■ Text segment:
The configuration tables have no ROWVERSION or timestamp column — adding one required a schema change that was in scope, and it became the one structural addition approved for this project.
The concurrency check is a read-before-write comparison. When a user opens a configuration form, the current MODIFIED_AT value is captured. On save, the service re-reads the current MODIFIED_AT and compares:
var current = await _limitService.GetAsync(limitId, tx);
if (current.ModifiedAt != snapshot.ModifiedAt)
throw new ConcurrencyException(limitId, snapshot.ModifiedAt, current.ModifiedAt);
The UI handles ConcurrencyException by reloading the current record and rendering a before/after diff. The user reviews what changed and decides whether to overwrite or discard their edit. In practice, genuine conflicts are rare — most concurrent edits touch different measurement characteristics — but the failure mode has to be handled explicitly. Silent last-write-wins was not acceptable for an audited system.
Multi-line propagation.
A frequent operation is propagating a validated control limit from a reference line to a group of similar production lines. Doing this as a loop of single-row inserts was too slow for groups of 20+ lines and also created a window where some lines had the new limit and others didn’t.
The implementation uses a pre-flight validation step followed by OracleBulkCopy. Pre-flight checks compatibility (same measurement characteristic, compatible unit of measure, no frozen lines in the target set) and returns a list of rejected lines with reasons before any writes occur. If pre-flight passes, the bulk write is a single batched operation inside a transaction — either all lines get the update or none do.
Pre-flight rejections surfaced two near-misses during rollout: limit updates that would have silently applied to lines frozen for re-qualification. Explicit pre-write validation before bulk operations is worth the extra roundtrip.
What didn’t go well
The audit trail should have been the first service written. It was scoped as a cross-cutting concern and deferred while the core edit flows were being built. When it was time to add it, every write path had to be touched twice — once to make it work, once to make it auditable. Starting with AuditService and building every subsequent write through it would have been cleaner and caught gaps earlier.

■ Provided data:
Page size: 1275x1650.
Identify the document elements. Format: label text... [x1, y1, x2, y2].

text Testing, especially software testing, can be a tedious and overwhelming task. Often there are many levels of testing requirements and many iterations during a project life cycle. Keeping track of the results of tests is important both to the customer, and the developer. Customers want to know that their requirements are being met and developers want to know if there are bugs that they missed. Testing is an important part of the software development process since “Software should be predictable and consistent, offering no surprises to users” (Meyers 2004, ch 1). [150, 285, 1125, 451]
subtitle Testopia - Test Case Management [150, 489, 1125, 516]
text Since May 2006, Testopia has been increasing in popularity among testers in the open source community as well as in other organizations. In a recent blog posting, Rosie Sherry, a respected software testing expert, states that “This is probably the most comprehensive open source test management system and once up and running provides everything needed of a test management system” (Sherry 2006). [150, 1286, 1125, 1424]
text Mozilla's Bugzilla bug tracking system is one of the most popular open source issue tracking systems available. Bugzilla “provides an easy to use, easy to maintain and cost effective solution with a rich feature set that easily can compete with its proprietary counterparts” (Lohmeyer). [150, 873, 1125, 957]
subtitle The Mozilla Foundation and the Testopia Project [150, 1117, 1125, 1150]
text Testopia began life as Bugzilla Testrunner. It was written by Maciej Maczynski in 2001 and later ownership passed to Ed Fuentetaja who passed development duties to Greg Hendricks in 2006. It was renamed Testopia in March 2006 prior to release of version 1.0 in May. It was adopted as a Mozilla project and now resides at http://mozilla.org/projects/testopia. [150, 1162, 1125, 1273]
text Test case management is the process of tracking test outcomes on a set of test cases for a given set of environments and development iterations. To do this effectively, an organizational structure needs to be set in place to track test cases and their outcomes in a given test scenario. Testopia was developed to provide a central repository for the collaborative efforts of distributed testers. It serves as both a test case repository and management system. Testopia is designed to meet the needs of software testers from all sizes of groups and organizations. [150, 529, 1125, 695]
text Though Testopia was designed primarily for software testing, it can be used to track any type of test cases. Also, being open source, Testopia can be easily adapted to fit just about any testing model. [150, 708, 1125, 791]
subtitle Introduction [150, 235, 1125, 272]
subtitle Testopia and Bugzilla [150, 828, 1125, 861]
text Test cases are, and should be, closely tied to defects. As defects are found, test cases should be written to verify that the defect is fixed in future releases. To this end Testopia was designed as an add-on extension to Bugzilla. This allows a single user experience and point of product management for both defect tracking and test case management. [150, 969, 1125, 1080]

■ Exercises to complete:
**a)** In the engineering write-up, what did pre-flight rejections surface during rollout?
**b)** According to the engineering write-up, which compatibility checks does the pre-flight step perform?
**c)** Please extend the engineering write-up, picking up right after its final sentence.

■ Answer set:
**a)** Two near-misses: limit updates that would have silently applied to lines frozen for re-qualification.

**b)**
- Same measurement characteristic
- Compatible unit of measure
- No frozen lines in the target set

**c)**
Concurrency was underscoped initially. The original design assumed low concurrency based on the existing manual process. When shift-overlap coverage became a requirement partway through, optimistic concurrency was added reactively. The mechanism works, but the ModifiedAt comparison should have been in the service interface from the beginning rather than retrofitted onto specific endpoints.
Avalonia’s binding behavior differs from WPF in non-obvious ways. Several patterns that work in WPF — particularly around INotifyPropertyChanged propagation with nested ViewModels and collection change events — behave differently in Avalonia. These were mid-sprint discoveries that a short throwaway prototype would have caught early.
What worked well
The bounded-context split in the service layer paid off. When a separate reporting initiative needed access to control limit data, ControlLimitService was already a clean extraction point. The reporting layer consumed it directly without touching ViewModels or the UI.
Keeping ODP.NET calls entirely out of the ViewModel layer made the services straightforward to test in isolation using a real test schema on a shared dev instance. The testing overhead was low because the services were thin by design — query, map, return — rather than containing business logic.
The decision to write a standalone migration tool to backfill the new MODIFIED_AT column on existing rows (rather than defaulting to a sentinel value) meant that the audit history was accurate from the first day of production use, not only from the day of deployment forward. That mattered when the first audit happened six weeks later.